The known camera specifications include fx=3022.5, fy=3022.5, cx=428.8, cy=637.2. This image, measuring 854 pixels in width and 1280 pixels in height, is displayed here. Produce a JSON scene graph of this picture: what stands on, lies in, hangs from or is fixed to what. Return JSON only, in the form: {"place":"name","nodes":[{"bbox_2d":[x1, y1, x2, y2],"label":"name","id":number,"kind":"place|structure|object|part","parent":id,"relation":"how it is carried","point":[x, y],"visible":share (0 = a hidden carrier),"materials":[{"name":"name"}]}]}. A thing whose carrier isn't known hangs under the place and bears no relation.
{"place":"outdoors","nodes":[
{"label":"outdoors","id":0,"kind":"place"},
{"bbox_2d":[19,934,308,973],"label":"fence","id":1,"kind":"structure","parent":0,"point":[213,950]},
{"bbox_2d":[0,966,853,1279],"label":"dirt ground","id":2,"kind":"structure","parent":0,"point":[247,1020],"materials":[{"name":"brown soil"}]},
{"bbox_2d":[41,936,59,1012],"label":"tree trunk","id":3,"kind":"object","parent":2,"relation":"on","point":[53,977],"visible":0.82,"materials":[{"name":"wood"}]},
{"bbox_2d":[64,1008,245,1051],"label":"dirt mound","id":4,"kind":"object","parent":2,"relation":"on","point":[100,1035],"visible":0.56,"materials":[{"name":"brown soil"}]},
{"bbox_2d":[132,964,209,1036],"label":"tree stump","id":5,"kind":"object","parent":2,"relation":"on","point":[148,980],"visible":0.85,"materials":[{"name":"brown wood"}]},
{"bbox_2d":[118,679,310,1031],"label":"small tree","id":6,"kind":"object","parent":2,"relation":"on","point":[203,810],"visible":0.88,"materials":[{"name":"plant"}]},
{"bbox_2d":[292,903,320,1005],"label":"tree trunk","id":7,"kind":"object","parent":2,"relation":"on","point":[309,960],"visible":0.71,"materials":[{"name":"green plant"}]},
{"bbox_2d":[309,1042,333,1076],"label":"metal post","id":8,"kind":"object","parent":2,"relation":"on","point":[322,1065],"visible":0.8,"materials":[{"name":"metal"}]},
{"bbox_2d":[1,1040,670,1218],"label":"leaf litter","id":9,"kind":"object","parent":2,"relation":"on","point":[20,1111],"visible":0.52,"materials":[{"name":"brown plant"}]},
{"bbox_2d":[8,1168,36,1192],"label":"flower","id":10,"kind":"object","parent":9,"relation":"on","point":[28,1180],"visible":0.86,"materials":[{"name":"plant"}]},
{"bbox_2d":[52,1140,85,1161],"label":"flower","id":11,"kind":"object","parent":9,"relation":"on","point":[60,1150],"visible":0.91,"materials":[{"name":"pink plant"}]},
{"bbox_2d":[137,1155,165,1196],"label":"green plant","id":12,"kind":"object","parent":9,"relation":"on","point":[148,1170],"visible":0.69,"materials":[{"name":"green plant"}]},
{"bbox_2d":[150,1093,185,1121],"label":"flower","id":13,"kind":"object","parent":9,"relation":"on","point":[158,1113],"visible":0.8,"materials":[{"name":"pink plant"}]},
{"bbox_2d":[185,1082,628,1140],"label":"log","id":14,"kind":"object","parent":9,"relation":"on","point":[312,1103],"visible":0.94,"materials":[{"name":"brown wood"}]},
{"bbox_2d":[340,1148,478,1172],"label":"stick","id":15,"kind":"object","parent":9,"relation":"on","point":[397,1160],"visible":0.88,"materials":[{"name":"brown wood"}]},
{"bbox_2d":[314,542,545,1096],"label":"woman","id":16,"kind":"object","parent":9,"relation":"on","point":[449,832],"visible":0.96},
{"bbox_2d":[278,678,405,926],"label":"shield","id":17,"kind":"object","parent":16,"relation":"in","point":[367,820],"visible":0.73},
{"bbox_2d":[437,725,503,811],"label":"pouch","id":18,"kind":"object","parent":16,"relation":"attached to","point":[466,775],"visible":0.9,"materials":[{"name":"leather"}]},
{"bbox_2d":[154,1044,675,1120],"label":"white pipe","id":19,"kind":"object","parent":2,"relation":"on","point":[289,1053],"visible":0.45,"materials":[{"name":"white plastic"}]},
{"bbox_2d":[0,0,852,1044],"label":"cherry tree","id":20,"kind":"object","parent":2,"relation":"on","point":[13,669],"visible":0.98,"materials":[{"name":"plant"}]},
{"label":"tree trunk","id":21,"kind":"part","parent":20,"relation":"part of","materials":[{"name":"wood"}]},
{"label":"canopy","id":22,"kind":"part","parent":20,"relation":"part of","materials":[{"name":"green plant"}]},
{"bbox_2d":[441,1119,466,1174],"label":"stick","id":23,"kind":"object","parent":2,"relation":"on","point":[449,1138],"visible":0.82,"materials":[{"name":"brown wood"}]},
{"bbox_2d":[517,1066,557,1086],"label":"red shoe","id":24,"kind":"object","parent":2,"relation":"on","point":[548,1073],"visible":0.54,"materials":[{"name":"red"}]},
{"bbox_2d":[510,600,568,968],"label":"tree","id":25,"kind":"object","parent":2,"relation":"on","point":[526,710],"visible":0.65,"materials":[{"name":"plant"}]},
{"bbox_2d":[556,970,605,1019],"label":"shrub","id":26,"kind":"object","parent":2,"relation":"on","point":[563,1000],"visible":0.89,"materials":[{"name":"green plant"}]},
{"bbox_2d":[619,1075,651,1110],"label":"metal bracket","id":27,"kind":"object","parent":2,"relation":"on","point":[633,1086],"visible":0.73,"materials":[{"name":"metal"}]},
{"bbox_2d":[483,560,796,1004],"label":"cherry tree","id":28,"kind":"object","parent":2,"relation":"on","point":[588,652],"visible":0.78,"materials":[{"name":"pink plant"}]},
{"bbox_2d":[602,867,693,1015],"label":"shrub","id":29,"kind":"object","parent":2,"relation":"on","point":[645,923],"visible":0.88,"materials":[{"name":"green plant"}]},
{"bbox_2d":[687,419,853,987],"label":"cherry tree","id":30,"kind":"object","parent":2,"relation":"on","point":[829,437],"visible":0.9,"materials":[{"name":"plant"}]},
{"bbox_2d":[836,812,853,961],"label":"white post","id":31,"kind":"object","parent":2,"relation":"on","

++++

WHAT IS EXPECTED:
Return all of the data precisely as it appears.

THE COMPLETED TASK:
The known camera specifications include fx=3022.5, fy=3022.5, cx=428.8, cy=637.2. This image, measuring 854 pixels in width and 1280 pixels in height, is displayed here. Produce a JSON scene graph of this picture: what stands on, lies in, hangs from or is fixed to what. Return JSON only, in the form: {"place":"name","nodes":[{"bbox_2d":[x1, y1, x2, y2],"label":"name","id":number,"kind":"place|structure|object|part","parent":id,"relation":"how it is carried","point":[x, y],"visible":share (0 = a hidden carrier),"materials":[{"name":"name"}]}]}. A thing whose carrier isn't known hangs under the place and bears no relation.
{"place":"outdoors","nodes":[
{"label":"outdoors","id":0,"kind":"place"},
{"bbox_2d":[19,934,308,973],"label":"fence","id":1,"kind":"structure","parent":0,"point":[213,950]},
{"bbox_2d":[0,966,853,1279],"label":"dirt ground","id":2,"kind":"structure","parent":0,"point":[247,1020],"materials":[{"name":"brown soil"}]},
{"bbox_2d":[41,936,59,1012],"label":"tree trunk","id":3,"kind":"object","parent":2,"relation":"on","point":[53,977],"visible":0.82,"materials":[{"name":"wood"}]},
{"bbox_2d":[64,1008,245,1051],"label":"dirt mound","id":4,"kind":"object","parent":2,"relation":"on","point":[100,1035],"visible":0.56,"materials":[{"name":"brown soil"}]},
{"bbox_2d":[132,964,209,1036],"label":"tree stump","id":5,"kind":"object","parent":2,"relation":"on","point":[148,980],"visible":0.85,"materials":[{"name":"brown wood"}]},
{"bbox_2d":[118,679,310,1031],"label":"small tree","id":6,"kind":"object","parent":2,"relation":"on","point":[203,810],"visible":0.88,"materials":[{"name":"plant"}]},
{"bbox_2d":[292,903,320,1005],"label":"tree trunk","id":7,"kind":"object","parent":2,"relation":"on","point":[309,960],"visible":0.71,"materials":[{"name":"green plant"}]},
{"bbox_2d":[309,1042,333,1076],"label":"metal post","id":8,"kind":"object","parent":2,"relation":"on","point":[322,1065],"visible":0.8,"materials":[{"name":"metal"}]},
{"bbox_2d":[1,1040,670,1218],"label":"leaf litter","id":9,"kind":"object","parent":2,"relation":"on","point":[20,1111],"visible":0.52,"materials":[{"name":"brown plant"}]},
{"bbox_2d":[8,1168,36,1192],"label":"flower","id":10,"kind":"object","parent":9,"relation":"on","point":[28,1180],"visible":0.86,"materials":[{"name":"plant"}]},
{"bbox_2d":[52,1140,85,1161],"label":"flower","id":11,"kind":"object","parent":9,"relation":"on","point":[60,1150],"visible":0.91,"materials":[{"name":"pink plant"}]},
{"bbox_2d":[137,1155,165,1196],"label":"green plant","id":12,"kind":"object","parent":9,"relation":"on","point":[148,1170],"visible":0.69,"materials":[{"name":"green plant"}]},
{"bbox_2d":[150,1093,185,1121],"label":"flower","id":13,"kind":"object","parent":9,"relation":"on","point":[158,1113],"visible":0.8,"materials":[{"name":"pink plant"}]},
{"bbox_2d":[185,1082,628,1140],"label":"log","id":14,"kind":"object","parent":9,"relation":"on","point":[312,1103],"visible":0.94,"materials":[{"name":"brown wood"}]},
{"bbox_2d":[340,1148,478,1172],"label":"stick","id":15,"kind":"object","parent":9,"relation":"on","point":[397,1160],"visible":0.88,"materials":[{"name":"brown wood"}]},
{"bbox_2d":[314,542,545,1096],"label":"woman","id":16,"kind":"object","parent":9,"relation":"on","point":[449,832],"visible":0.96},
{"bbox_2d":[278,678,405,926],"label":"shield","id":17,"kind":"object","parent":16,"relation":"in","point":[367,820],"visible":0.73},
{"bbox_2d":[437,725,503,811],"label":"pouch","id":18,"kind":"object","parent":16,"relation":"attached to","point":[466,775],"visible":0.9,"materials":[{"name":"leather"}]},
{"bbox_2d":[154,1044,675,1120],"label":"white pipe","id":19,"kind":"object","parent":2,"relation":"on","point":[289,1053],"visible":0.45,"materials":[{"name":"white plastic"}]},
{"bbox_2d":[0,0,852,1044],"label":"cherry tree","id":20,"kind":"object","parent":2,"relation":"on","point":[13,669],"visible":0.98,"materials":[{"name":"plant"}]},
{"label":"tree trunk","id":21,"kind":"part","parent":20,"relation":"part of","materials":[{"name":"wood"}]},
{"label":"canopy","id":22,"kind":"part","parent":20,"relation":"part of","materials":[{"name":"green plant"}]},
{"bbox_2d":[441,1119,466,1174],"label":"stick","id":23,"kind":"object","parent":2,"relation":"on","point":[449,1138],"visible":0.82,"materials":[{"name":"brown wood"}]},
{"bbox_2d":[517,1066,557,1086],"label":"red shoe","id":24,"kind":"object","parent":2,"relation":"on","point":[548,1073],"visible":0.54,"materials":[{"name":"red"}]},
{"bbox_2d":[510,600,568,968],"label":"tree","id":25,"kind":"object","parent":2,"relation":"on","point":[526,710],"visible":0.65,"materials":[{"name":"plant"}]},
{"bbox_2d":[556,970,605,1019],"label":"shrub","id":26,"kind":"object","parent":2,"relation":"on","point":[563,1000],"visible":0.89,"materials":[{"name":"green plant"}]},
{"bbox_2d":[619,1075,651,1110],"label":"metal bracket","id":27,"kind":"object","parent":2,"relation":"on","point":[633,1086],"visible":0.73,"materials":[{"name":"metal"}]},
{"bbox_2d":[483,560,796,1004],"label":"cherry tree","id":28,"kind":"object","parent":2,"relation":"on","point":[588,652],"visible":0.78,"materials":[{"name":"pink plant"}]},
{"bbox_2d":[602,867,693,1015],"label":"shrub","id":29,"kind":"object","parent":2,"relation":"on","point":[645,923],"visible":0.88,"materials":[{"name":"green plant"}]},
{"bbox_2d":[687,419,853,987],"label":"cherry tree","id":30,"kind":"object","parent":2,"relation":"on","point":[829,437],"visible":0.9,"materials":[{"name":"plant"}]},
{"bbox_2d":[836,812,853,961],"label":"white post","id":31,"kind":"object","parent":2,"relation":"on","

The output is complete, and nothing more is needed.